WALVIS BAY – Accusations of foreign workers occupying ordinary jobs such as positions for deckmates and cooks, and earning more than locals, have resurfaced.
At least fifty-five seamen employed by Namsov Fishing at Walvis Bay yesterday morning downed tools in discontent over disparities in the pay of seagoing personnel, among other grievances.
Allegations are that some fishing companies pay foreign workers huge salaries with another bone of contention being that their pay is not in Namibian dollars. Other allegations concern alleged unfair dismissals, exploitation of Namibian seamen by Namsov and benefits that are not forthcoming.
The workers who are employed on five horse-mackerel fishing vessels complained strongly about the company allegedly employing Russians in ordinary jobs that Namibians could do and paying them exorbitant salaries and wages.
The seamen said Namibia has been “crying about unemployment” yet again foreigners are shipped in to occupy jobs for deckmates and cooks, positions that Namibians are equally qualified to fill.
The workers who marched under the banner of the Namibia Fishing Industries and Fisherman’s Workers Union (NFI & FWU) also accused the company of “slowing the implementation of overtime and night allowance”.
Speaking on behalf of the employees, Immanuel Petrus said they were tired of low salaries with flimsy benefits, adding that the company’s land-based employees have more benefits than its sea-going personnel.
He claimed they are receiving a mere N$350 for housing while office staff receive much more for the same.
“Our social wellbeing is not being taken care of by decisions taken in the boardroom and without our being considered,” Petrus said.
He added that some seamen who were dismissed were still waiting to be reinstated as recommended three years ago.
“Up to now we are still waiting for the reinstatement of the workers. We want the company to explain why the process has been dragging on,” he said
Petrus said none of the seamen are paid overtime. “The Namibian Labour Act makes provision for overtime but payment for overtime is not forthcoming,” he said.
Petrus said the seamen were demanding their long “overdue payment of overtime and night allowances with immediate effect”.
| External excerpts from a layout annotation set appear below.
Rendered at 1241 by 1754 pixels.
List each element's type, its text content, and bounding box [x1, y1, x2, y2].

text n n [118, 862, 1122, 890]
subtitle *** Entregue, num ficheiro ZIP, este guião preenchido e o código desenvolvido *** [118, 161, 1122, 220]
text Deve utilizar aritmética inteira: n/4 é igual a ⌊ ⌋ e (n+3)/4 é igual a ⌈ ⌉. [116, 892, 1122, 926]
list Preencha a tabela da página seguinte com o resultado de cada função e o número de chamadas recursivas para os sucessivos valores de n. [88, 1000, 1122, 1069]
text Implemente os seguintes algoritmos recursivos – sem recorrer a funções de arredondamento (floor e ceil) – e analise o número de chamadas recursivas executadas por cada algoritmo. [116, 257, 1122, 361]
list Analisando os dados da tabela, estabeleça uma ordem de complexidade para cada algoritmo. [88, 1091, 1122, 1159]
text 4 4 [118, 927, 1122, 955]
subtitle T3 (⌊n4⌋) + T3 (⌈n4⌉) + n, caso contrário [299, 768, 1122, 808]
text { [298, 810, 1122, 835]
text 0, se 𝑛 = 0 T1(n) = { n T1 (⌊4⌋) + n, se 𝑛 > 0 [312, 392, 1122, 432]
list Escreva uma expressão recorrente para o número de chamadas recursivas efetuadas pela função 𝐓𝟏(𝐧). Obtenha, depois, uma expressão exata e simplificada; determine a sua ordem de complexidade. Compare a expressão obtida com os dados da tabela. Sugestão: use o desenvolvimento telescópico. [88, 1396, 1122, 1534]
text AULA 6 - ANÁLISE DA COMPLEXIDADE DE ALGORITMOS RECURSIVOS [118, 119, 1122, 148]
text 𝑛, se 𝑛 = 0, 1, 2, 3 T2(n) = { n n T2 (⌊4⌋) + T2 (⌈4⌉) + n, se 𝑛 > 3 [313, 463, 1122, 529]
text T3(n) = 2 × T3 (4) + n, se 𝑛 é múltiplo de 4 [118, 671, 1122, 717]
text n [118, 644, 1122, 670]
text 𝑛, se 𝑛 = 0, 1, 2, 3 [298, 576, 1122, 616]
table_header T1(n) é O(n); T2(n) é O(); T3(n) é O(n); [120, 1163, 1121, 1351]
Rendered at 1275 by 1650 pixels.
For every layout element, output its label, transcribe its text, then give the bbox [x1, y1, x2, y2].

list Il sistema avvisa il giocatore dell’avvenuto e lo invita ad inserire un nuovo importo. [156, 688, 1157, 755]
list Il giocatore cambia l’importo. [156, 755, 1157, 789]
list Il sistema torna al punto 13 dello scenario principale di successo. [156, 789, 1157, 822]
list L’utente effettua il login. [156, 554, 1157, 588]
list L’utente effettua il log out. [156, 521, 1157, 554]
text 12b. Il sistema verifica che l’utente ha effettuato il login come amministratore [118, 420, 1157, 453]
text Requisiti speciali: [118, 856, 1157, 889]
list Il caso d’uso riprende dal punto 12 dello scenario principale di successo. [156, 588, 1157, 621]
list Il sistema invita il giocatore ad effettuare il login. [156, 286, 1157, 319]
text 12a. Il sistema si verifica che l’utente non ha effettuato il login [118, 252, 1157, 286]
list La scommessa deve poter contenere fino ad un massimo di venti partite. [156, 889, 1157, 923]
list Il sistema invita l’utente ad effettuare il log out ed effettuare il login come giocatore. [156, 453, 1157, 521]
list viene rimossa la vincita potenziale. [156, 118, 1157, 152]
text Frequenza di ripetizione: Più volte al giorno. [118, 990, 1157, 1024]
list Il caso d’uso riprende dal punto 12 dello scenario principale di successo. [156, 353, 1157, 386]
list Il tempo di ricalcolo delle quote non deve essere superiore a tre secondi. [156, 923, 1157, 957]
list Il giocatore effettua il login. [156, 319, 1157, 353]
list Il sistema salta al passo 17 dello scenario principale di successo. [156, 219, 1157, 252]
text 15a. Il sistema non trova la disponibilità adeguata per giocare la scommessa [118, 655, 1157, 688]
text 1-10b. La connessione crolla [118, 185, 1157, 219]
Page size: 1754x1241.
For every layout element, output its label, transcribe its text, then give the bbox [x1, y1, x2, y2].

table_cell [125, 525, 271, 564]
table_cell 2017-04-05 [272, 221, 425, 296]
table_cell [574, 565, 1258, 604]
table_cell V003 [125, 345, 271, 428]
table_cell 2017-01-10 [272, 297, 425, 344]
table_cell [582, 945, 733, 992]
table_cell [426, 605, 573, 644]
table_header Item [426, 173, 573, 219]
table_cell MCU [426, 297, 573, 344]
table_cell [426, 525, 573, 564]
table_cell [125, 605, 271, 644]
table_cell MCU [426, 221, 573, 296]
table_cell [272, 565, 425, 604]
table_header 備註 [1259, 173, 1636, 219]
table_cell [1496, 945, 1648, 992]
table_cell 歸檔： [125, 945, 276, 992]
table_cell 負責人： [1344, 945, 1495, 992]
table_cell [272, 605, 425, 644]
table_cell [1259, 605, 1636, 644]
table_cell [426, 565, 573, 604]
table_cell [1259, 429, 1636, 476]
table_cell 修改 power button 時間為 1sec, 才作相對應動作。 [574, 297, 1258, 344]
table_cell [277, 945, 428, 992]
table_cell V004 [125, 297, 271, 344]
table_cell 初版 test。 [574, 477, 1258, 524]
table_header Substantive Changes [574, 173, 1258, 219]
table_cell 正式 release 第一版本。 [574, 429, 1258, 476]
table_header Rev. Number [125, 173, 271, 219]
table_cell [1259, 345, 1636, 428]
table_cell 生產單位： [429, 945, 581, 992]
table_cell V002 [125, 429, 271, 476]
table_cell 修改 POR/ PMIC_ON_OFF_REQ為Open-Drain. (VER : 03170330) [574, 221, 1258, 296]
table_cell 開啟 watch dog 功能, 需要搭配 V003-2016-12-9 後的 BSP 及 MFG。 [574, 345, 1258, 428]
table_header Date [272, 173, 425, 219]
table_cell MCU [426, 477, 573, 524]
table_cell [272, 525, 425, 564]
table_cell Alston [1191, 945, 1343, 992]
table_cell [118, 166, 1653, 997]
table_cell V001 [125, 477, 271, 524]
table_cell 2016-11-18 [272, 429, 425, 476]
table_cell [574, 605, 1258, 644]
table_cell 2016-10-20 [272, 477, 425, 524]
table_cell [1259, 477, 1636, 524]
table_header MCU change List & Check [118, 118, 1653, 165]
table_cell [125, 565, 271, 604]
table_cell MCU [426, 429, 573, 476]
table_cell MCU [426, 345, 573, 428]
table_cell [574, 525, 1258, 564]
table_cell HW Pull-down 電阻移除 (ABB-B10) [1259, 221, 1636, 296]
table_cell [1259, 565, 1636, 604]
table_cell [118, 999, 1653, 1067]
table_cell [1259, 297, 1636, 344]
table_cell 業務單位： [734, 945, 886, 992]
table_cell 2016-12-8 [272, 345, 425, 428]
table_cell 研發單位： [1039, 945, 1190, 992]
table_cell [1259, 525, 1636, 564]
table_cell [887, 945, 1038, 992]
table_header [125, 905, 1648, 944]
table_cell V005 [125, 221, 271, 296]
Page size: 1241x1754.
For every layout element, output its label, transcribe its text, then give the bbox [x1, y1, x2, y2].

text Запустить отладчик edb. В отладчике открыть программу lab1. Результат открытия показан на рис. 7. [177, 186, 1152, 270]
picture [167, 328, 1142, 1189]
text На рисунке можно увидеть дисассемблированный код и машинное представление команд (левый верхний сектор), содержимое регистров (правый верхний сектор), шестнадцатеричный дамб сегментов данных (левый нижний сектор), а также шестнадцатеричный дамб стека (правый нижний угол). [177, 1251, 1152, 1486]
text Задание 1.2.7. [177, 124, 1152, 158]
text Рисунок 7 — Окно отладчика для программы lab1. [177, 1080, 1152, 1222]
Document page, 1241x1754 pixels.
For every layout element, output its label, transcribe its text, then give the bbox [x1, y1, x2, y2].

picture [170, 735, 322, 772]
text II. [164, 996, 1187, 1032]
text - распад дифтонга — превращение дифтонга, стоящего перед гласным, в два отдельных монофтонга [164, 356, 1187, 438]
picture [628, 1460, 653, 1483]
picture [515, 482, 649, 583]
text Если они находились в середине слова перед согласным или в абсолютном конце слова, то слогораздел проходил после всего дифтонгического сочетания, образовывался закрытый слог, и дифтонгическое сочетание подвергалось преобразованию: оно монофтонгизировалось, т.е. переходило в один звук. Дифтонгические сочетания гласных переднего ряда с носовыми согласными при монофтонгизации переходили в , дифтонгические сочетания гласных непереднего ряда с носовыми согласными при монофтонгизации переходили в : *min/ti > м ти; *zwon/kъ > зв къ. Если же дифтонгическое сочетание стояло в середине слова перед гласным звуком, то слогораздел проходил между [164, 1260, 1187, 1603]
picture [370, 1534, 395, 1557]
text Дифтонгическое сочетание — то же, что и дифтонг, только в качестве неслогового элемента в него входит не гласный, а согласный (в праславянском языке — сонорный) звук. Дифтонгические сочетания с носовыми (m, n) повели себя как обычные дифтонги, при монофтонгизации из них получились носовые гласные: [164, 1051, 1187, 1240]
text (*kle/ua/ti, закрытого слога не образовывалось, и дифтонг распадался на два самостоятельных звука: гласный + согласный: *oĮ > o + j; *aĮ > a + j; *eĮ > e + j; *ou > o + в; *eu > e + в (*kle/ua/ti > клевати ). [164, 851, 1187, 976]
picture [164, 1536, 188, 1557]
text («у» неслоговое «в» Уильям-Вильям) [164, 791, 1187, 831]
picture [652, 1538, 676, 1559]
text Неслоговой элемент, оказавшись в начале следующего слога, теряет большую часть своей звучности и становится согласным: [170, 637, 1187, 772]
They are also demanding the company stop “disrespecting and undermining Namibian seamen” and that incentive bonuses be paid to all employees.
The protestors gave the company 24 hours to respond to their petition that was received by the chief executive officer of Namsov, Jerome Mouton.
Mouton said he acknowledged the concerns that were raised by the employees and would definitely investigate their grievances before responding.
No operations of the vessels were disrupted by the demonstration and the seamen indicated that they would not engage in any illegal act as they had the “company’s wellbeing at heart”.